The area north of the Pan American Exhibition grounds was finally developed in the early 20th century, from the 1910s to 1930. It was Buffalo's "suburbia" then. My immigrant grandparents escaped the crowded conditions in Polonia (the Polish part of Buffalo's East Side) to move to newer, nicer housing in the Grant-Amherst area.
That wasn't a pattern unique to Buffalo, either. The neighborhood I live in here in Jamestown is near the city line and is a mixture of 1920s and post-WW II homes. Further south, most of the homes are vintage 1960. In the southeast corner of Jamestown, there's suburban style developments from the 1960s and 1970s. There are numerous suburban-like neighborhoods within the city limits of Albany, Troy, and Schnectady, too. In fact, when I lived in the Albany area in the 1990s, there was still significant land available for development in both Troy and Rensselaer, and builders were putting up houses on that land.
Too many people assume that because the widespread development of towns outside the city limits didn't occur until after WW II that suburbanization started then. The fact is that was about when many cities, especially in the Northeast and Midwest finally filled up the land within their city limits (and they were prohibited by law from annexing neighboring areas). What too many people today don't realize is that people's needs and wants changed over time. Moving from a crowded tenement or from a tiny little shotgun shack housing two or three families to a newer home with a basement and spacious apartments on each floor and a yard big enough for a garage and a little garden was the 1920s version of the 1950s single family cape on its quarter acre lot or the 1970s rancher with its bath and a half, attached garage, and half acre estate. The beautiful Victorians and Tudors that dot city neighborhoods today were their eras' versions of the 2000's exurban McMansions.

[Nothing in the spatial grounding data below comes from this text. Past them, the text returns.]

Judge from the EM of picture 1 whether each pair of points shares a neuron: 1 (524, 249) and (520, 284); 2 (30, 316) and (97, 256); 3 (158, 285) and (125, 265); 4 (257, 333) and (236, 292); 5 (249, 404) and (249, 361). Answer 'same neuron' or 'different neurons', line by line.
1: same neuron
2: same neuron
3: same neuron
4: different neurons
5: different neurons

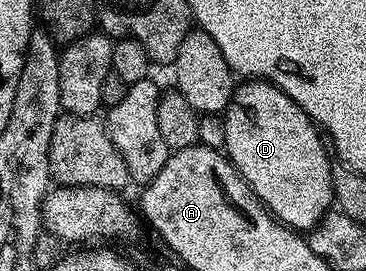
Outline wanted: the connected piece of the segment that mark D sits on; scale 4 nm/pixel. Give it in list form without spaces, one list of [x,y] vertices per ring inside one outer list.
[[[263,79],[241,81],[233,88],[233,96],[223,112],[225,120],[224,154],[233,167],[244,177],[261,204],[287,227],[298,233],[308,233],[334,206],[333,169],[326,140],[313,118],[287,93]]]

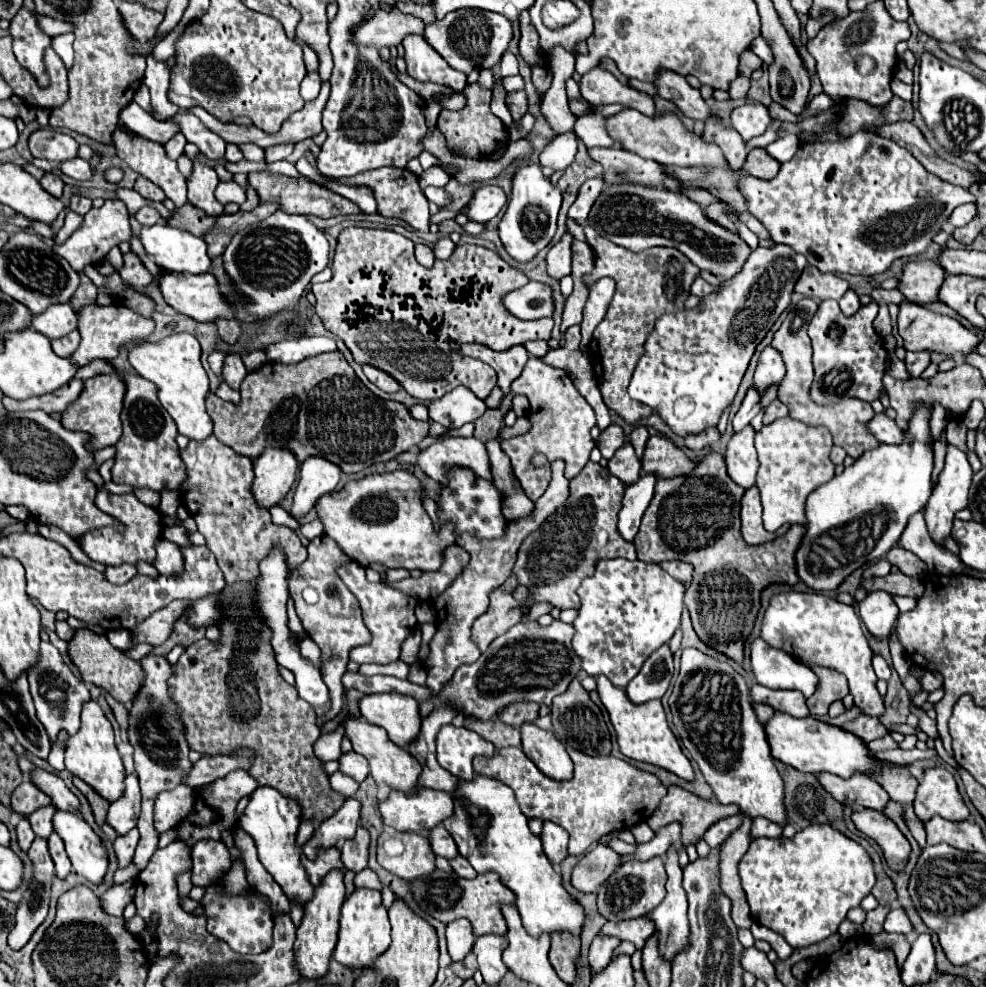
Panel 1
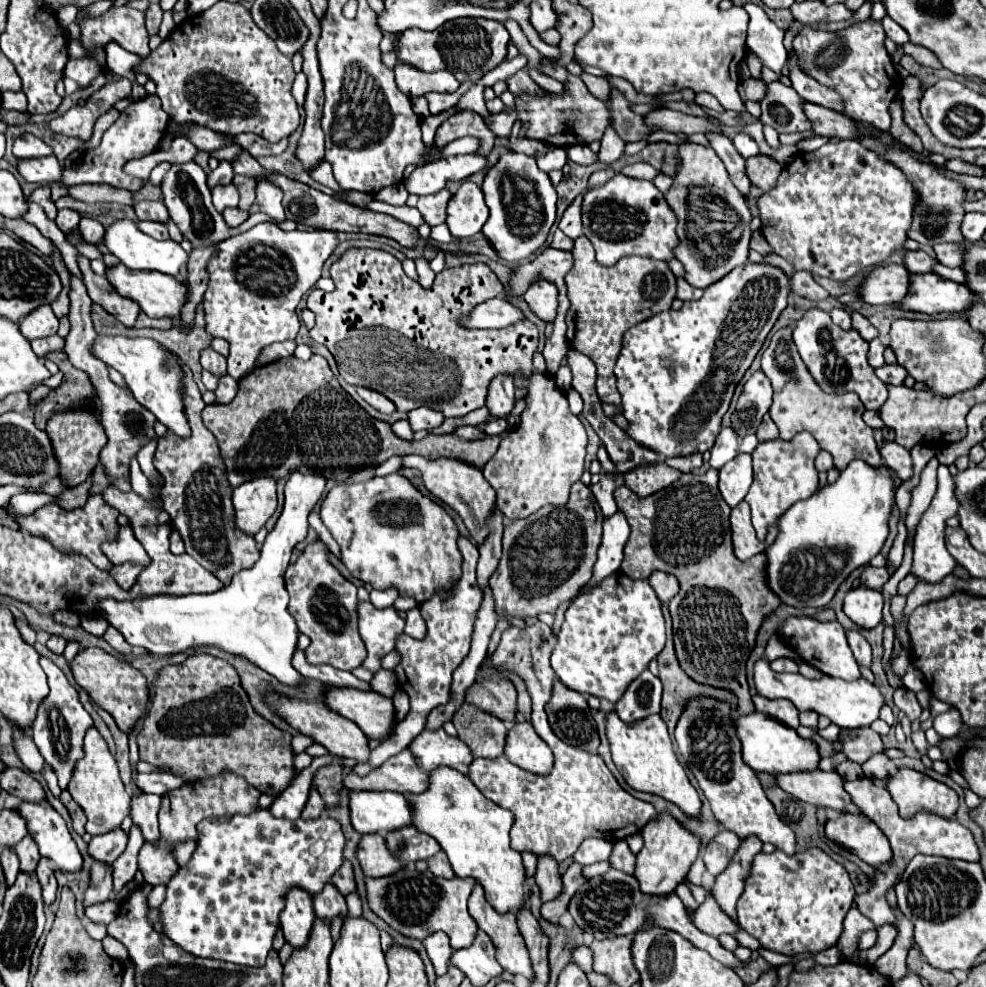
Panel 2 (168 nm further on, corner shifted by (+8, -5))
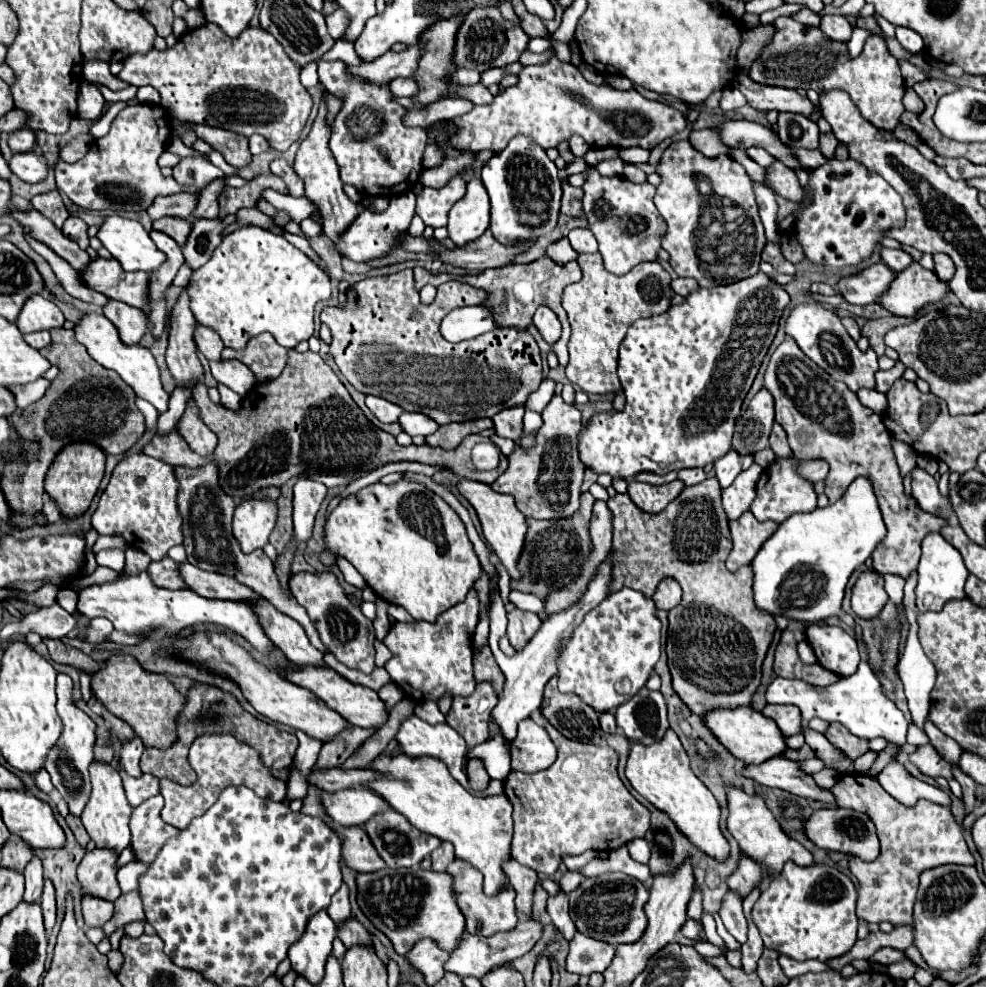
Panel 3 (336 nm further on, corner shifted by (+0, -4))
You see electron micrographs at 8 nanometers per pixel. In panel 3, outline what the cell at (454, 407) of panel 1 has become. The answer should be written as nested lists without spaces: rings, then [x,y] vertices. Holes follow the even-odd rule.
[[[404,412],[400,418],[398,418],[398,422],[400,422],[400,426],[402,426],[402,430],[406,432],[406,434],[410,434],[410,436],[428,436],[428,434],[432,434],[436,428],[438,428],[438,424],[434,422],[434,420],[430,420],[428,416],[424,416],[424,414],[420,414],[420,412],[416,412],[416,414],[412,414],[412,412]]]

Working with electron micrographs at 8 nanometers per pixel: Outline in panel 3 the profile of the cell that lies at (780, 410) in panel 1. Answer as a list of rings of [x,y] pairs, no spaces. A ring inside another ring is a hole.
[[[774,424],[774,428],[772,428],[772,434],[770,434],[770,446],[772,446],[772,450],[774,450],[774,454],[776,454],[778,458],[792,456],[790,446],[788,446],[788,440],[786,440],[786,432],[780,428],[780,424]]]

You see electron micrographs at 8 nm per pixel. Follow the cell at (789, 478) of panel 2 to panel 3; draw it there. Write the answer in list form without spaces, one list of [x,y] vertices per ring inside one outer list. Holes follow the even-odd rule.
[[[778,458],[774,464],[770,464],[762,472],[762,476],[756,484],[756,498],[750,506],[750,512],[756,516],[756,520],[760,520],[760,522],[774,520],[780,524],[782,520],[790,518],[792,514],[812,512],[816,508],[816,492],[808,480],[798,476],[796,466],[798,466],[796,458]]]

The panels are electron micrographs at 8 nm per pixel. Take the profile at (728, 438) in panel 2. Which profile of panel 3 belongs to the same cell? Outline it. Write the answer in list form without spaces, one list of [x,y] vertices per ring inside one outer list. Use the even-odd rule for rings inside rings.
[[[728,452],[726,456],[722,456],[718,462],[714,462],[714,470],[716,470],[716,478],[720,482],[720,488],[728,488],[742,470],[738,452]]]

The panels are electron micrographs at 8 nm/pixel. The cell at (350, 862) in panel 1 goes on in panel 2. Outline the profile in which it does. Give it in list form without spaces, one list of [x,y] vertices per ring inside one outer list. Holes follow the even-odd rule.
[[[344,859],[342,867],[334,873],[332,883],[334,883],[334,885],[338,887],[338,891],[340,891],[340,893],[344,893],[344,895],[348,895],[348,893],[352,893],[352,891],[356,889],[356,881],[354,881],[352,863],[350,863],[348,859]]]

We're Americans, the descendents of people who mostly came here to get land of their own, even if they actually never did accomplish it. Owning the land we live on (even if it's only an apartment) will probably remain important to most Americans for the foreseeable future, even if it's only a dream. It's just something that's ingrained in us in a way that doesn't happen in most places in the world. Maybe it's in the water.